### WHAT THE TASK ASKS
Copy the rows verbatim from the beginning through the line that contains "## Endpoints", leaving the pictures out.

### DATA LISTING
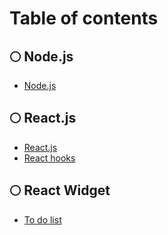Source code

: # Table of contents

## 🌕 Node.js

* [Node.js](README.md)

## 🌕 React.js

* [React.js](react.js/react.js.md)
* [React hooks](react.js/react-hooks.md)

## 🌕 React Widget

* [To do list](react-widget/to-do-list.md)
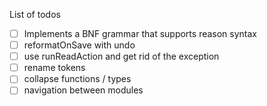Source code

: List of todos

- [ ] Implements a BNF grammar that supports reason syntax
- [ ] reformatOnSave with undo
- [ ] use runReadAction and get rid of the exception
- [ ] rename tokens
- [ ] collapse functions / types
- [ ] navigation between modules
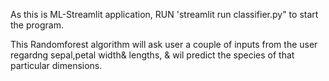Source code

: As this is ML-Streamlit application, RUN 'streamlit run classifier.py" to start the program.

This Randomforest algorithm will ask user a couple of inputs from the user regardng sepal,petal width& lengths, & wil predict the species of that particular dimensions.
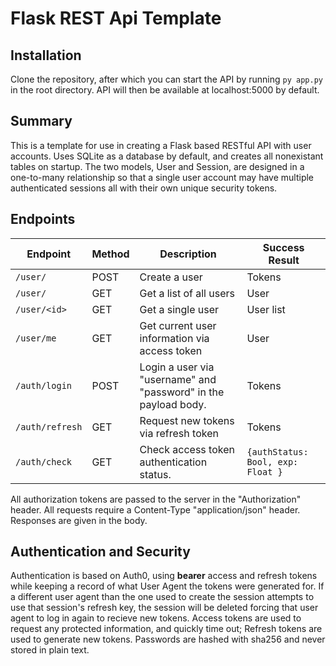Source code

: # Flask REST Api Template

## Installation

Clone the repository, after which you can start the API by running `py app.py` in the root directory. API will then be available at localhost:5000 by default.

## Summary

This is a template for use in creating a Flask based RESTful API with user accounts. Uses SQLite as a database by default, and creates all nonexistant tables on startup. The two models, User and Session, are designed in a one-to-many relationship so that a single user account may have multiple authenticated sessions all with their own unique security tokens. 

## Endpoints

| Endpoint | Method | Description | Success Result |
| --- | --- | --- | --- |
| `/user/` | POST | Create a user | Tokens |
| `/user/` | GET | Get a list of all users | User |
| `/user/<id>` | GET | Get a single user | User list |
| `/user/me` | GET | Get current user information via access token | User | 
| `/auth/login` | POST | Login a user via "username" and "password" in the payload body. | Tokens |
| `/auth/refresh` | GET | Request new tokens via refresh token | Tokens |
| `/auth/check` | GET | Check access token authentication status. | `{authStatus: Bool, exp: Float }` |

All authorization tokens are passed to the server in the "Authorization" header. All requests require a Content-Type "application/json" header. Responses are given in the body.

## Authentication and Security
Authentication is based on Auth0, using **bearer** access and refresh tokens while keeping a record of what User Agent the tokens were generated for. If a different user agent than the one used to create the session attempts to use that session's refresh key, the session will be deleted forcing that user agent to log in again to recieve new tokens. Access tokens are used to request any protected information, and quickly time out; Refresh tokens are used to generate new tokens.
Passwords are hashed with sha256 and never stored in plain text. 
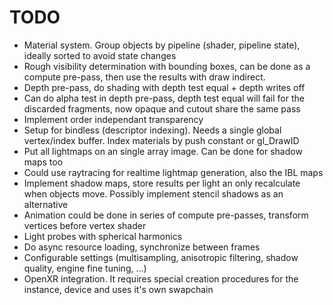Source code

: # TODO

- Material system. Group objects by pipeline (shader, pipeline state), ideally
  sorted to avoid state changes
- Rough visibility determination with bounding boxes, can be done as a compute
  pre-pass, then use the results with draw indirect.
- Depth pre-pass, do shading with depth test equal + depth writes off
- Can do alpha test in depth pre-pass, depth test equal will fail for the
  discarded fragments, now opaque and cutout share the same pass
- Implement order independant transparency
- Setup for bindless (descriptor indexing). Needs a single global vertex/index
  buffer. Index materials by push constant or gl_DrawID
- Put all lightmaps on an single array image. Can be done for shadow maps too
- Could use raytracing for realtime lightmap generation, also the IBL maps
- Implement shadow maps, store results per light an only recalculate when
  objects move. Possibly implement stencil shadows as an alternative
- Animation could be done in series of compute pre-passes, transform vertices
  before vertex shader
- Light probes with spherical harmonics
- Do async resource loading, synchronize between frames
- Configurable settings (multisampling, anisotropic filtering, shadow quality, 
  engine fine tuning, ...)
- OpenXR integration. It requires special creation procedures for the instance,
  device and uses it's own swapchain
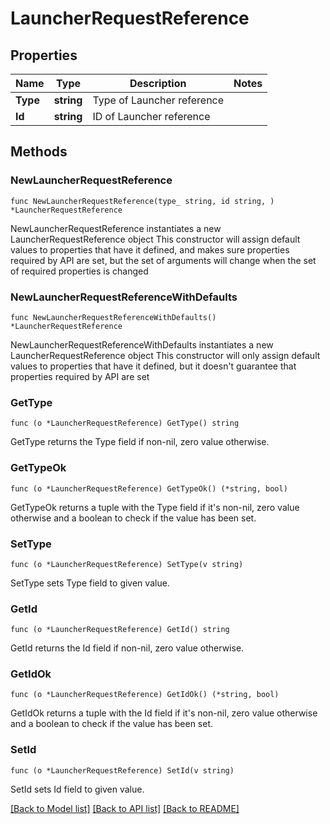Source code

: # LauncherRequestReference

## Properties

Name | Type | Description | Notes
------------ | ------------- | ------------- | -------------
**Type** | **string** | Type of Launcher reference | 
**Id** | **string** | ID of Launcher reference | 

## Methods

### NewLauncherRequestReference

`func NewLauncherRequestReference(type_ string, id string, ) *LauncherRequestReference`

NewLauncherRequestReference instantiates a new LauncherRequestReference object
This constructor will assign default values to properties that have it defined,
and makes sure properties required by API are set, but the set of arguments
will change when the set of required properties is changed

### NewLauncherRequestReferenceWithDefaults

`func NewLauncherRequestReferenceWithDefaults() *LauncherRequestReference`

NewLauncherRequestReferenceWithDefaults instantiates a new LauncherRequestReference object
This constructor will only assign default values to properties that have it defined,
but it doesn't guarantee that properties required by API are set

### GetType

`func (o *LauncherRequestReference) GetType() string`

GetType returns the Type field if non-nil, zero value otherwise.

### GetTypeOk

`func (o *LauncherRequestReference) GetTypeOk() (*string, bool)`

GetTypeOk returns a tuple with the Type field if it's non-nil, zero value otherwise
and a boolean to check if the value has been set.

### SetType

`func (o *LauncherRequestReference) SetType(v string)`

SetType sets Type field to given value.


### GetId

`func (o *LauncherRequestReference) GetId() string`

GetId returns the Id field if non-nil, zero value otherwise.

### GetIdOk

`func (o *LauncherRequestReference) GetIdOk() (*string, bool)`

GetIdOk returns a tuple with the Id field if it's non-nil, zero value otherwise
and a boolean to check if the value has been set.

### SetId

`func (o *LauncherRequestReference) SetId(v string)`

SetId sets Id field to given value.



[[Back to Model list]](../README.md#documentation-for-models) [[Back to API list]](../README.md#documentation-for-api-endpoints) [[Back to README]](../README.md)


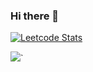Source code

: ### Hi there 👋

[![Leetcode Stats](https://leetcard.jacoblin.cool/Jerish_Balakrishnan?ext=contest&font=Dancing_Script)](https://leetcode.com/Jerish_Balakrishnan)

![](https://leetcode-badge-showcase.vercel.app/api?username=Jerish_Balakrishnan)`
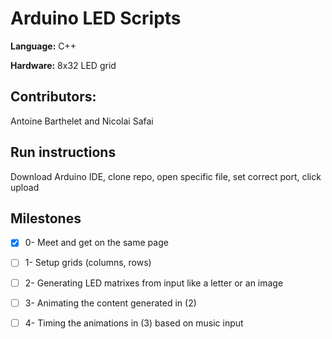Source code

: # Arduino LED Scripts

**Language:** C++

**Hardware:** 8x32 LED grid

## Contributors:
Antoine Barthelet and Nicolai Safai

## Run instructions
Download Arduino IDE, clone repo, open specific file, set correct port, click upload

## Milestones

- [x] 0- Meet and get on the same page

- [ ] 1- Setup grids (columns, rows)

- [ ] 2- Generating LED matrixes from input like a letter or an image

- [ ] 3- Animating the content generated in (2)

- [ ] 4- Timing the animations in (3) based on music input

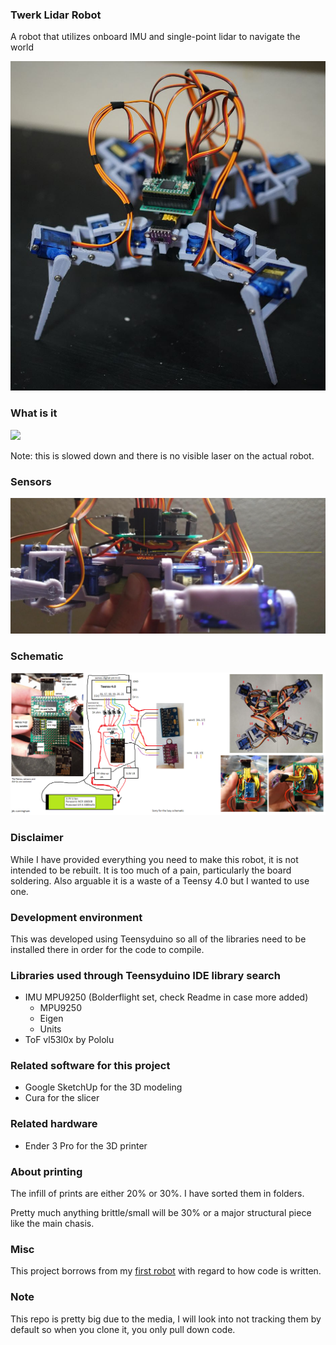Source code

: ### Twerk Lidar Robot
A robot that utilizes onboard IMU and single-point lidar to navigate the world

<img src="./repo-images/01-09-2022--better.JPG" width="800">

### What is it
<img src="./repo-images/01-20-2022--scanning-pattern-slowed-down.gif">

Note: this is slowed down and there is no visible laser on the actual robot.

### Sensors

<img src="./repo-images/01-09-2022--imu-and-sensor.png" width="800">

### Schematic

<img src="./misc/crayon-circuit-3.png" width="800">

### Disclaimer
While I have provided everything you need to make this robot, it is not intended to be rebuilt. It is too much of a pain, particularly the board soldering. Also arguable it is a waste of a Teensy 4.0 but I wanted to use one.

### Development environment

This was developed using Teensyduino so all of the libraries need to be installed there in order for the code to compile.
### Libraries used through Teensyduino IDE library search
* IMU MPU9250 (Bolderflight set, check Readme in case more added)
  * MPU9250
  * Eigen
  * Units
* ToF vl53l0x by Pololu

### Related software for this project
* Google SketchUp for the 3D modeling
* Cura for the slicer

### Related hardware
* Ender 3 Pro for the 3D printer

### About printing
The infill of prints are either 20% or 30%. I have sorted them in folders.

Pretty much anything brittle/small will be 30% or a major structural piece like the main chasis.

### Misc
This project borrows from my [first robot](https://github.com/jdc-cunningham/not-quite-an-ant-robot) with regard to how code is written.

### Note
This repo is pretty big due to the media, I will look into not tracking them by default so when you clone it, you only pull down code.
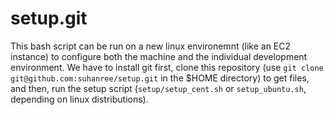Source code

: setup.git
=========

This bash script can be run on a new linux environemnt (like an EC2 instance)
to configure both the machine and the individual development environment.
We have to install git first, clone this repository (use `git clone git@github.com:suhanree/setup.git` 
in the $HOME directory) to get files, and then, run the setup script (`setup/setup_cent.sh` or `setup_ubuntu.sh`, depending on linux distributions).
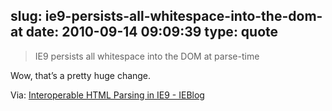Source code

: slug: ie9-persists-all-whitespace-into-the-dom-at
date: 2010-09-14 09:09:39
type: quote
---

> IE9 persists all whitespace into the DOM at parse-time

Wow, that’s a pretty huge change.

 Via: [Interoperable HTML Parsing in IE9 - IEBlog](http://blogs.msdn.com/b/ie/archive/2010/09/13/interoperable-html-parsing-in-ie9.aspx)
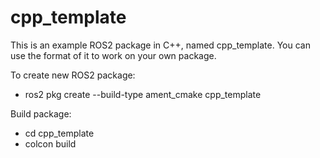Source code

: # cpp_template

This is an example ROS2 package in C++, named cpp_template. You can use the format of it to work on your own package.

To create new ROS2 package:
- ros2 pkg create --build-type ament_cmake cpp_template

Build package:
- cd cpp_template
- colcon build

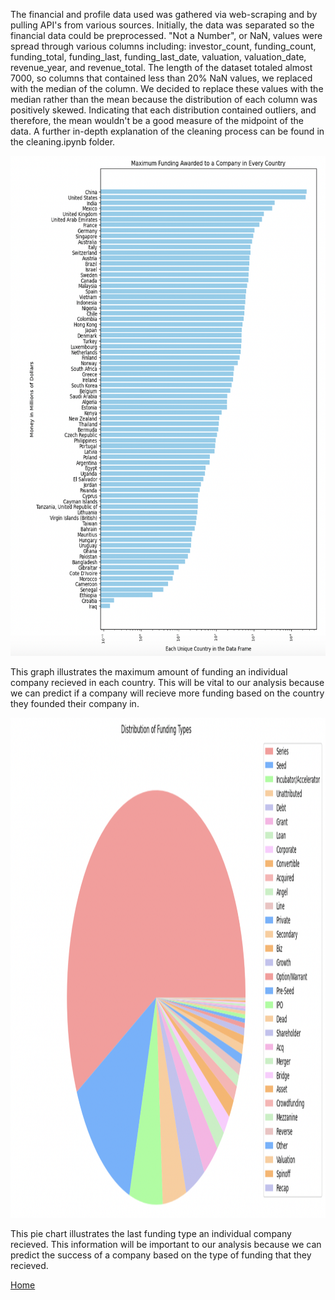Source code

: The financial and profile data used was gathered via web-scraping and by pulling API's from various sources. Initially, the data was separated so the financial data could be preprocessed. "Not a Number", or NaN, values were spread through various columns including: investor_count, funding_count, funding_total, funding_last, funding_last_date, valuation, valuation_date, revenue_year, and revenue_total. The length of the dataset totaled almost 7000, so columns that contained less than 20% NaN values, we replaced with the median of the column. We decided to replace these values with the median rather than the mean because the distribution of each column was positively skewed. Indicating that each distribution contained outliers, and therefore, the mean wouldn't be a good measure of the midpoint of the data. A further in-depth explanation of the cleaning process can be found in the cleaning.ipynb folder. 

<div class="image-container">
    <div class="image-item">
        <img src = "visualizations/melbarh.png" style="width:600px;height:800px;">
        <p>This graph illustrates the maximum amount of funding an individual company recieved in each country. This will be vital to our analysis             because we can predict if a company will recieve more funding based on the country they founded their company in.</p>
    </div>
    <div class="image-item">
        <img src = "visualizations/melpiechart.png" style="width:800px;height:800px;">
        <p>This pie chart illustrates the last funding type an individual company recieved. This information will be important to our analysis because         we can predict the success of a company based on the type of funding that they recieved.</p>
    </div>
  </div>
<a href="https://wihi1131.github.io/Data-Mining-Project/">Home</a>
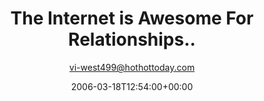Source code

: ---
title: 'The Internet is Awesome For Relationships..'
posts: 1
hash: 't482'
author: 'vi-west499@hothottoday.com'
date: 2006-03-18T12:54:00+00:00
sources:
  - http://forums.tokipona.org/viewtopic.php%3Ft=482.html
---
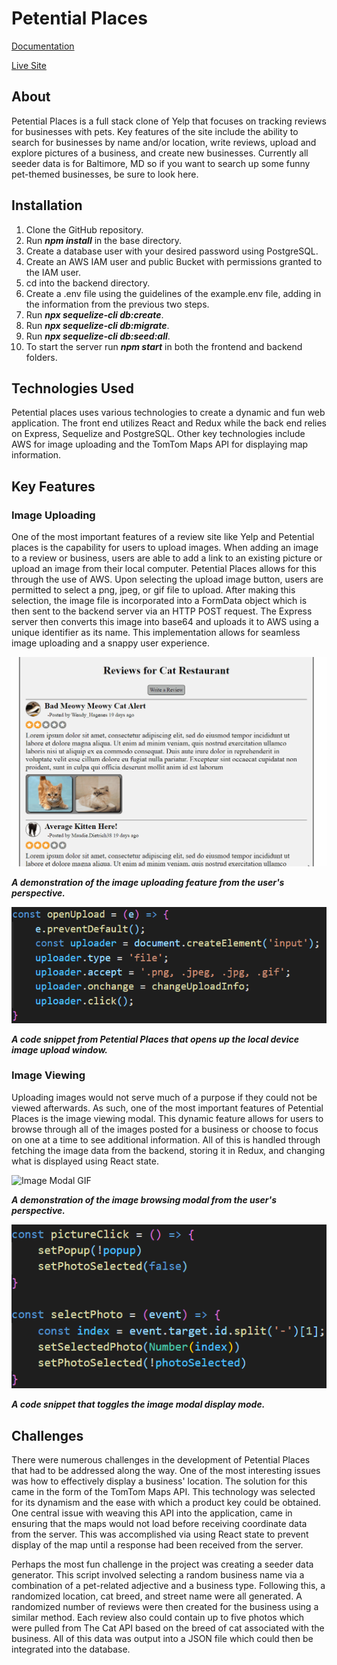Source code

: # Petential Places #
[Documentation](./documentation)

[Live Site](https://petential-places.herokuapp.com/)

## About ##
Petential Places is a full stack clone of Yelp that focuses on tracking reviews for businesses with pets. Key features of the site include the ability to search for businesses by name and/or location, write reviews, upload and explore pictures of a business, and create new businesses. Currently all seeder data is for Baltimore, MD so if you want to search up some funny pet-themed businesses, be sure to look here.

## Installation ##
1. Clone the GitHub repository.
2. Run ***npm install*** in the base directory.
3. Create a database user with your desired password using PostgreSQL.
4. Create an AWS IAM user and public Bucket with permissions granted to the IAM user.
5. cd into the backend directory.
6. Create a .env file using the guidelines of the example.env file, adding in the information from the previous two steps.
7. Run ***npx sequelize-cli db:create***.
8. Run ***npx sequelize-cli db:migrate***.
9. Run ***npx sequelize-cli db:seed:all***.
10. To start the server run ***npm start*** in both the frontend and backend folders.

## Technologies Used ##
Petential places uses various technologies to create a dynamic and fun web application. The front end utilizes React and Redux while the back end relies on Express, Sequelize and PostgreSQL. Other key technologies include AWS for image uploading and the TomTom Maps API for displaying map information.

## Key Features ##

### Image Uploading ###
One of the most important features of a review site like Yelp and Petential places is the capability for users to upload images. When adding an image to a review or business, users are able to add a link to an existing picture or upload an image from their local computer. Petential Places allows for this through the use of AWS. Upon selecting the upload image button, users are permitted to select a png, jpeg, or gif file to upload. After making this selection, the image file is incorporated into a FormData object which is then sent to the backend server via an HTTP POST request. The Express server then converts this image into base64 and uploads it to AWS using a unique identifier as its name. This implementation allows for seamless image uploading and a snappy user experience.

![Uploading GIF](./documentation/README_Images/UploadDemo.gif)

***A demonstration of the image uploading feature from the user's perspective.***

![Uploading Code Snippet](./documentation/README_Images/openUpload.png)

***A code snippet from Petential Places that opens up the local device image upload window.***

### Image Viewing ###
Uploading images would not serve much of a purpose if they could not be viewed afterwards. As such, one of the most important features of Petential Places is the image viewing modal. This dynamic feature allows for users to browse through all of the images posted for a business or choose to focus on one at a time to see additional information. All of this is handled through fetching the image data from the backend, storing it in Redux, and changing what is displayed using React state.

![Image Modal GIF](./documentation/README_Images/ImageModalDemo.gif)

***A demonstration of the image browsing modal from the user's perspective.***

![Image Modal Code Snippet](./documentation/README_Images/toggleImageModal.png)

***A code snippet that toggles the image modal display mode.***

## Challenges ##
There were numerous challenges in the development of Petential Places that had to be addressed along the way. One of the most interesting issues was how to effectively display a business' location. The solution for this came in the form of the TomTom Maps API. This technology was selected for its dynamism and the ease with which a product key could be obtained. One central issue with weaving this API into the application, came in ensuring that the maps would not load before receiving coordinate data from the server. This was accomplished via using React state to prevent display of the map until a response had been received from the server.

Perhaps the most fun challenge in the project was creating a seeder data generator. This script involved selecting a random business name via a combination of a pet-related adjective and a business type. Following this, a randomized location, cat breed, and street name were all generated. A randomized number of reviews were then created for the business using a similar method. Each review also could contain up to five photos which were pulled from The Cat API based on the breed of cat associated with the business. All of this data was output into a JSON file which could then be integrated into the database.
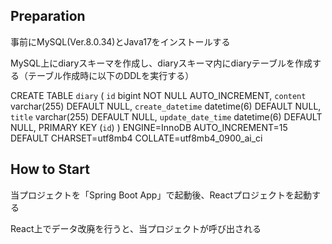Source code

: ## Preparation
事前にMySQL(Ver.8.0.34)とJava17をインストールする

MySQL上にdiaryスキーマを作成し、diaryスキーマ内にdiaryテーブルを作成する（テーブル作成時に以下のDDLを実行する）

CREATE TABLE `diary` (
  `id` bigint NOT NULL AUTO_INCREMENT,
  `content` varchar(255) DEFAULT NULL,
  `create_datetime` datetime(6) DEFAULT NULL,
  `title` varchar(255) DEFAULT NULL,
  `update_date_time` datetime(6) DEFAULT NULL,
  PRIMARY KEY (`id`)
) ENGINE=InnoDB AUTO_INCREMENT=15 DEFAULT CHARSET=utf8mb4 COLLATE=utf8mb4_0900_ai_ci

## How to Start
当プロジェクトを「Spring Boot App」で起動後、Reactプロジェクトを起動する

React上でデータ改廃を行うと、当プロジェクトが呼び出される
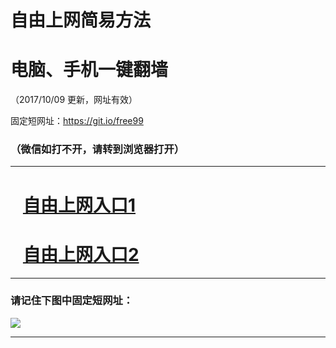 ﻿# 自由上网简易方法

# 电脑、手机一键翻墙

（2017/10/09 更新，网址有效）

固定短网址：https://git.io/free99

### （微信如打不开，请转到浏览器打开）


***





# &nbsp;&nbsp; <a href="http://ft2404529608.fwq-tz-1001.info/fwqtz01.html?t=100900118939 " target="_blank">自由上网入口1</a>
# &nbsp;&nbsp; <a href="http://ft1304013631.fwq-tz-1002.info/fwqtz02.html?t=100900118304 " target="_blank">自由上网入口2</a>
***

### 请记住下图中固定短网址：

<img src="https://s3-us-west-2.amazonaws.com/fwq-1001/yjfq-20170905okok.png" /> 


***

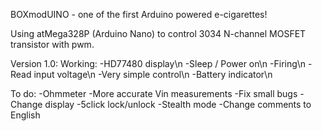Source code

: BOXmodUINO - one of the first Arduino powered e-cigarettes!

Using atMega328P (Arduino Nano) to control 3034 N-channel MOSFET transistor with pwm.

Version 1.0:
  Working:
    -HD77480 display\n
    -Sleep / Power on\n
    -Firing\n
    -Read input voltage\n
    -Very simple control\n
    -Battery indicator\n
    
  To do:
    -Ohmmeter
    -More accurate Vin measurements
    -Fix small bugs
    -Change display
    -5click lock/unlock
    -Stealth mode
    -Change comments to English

### ANSWER FOR THE TASK
Source code

: # Table of contents

## 🌕 Node.js

* [Node.js](README.md)

## 🌕 React.js

* [React.js](react.js/react.js.md)
* [React hooks](react.js/react-hooks.md)

## 🌕 React Widget

* [To do list](react-widget/to-do-list.md)
Source code

: List of todos

- [ ] Implements a BNF grammar that supports reason syntax
- [ ] reformatOnSave with undo
- [ ] use runReadAction and get rid of the exception
- [ ] rename tokens
- [ ] collapse functions / types
- [ ] navigation between modules
Source code

: As this is ML-Streamlit application, RUN 'streamlit run classifier.py" to start the program.

This Randomforest algorithm will ask user a couple of inputs from the user regardng sepal,petal width& lengths, & wil predict the species of that particular dimensions.
Source code

: # Flask REST Api Template

## Installation

Clone the repository, after which you can start the API by running `py app.py` in the root directory. API will then be available at localhost:5000 by default.

## Summary

This is a template for use in creating a Flask based RESTful API with user accounts. Uses SQLite as a database by default, and creates all nonexistant tables on startup. The two models, User and Session, are designed in a one-to-many relationship so that a single user account may have multiple authenticated sessions all with their own unique security tokens. 

## Endpoints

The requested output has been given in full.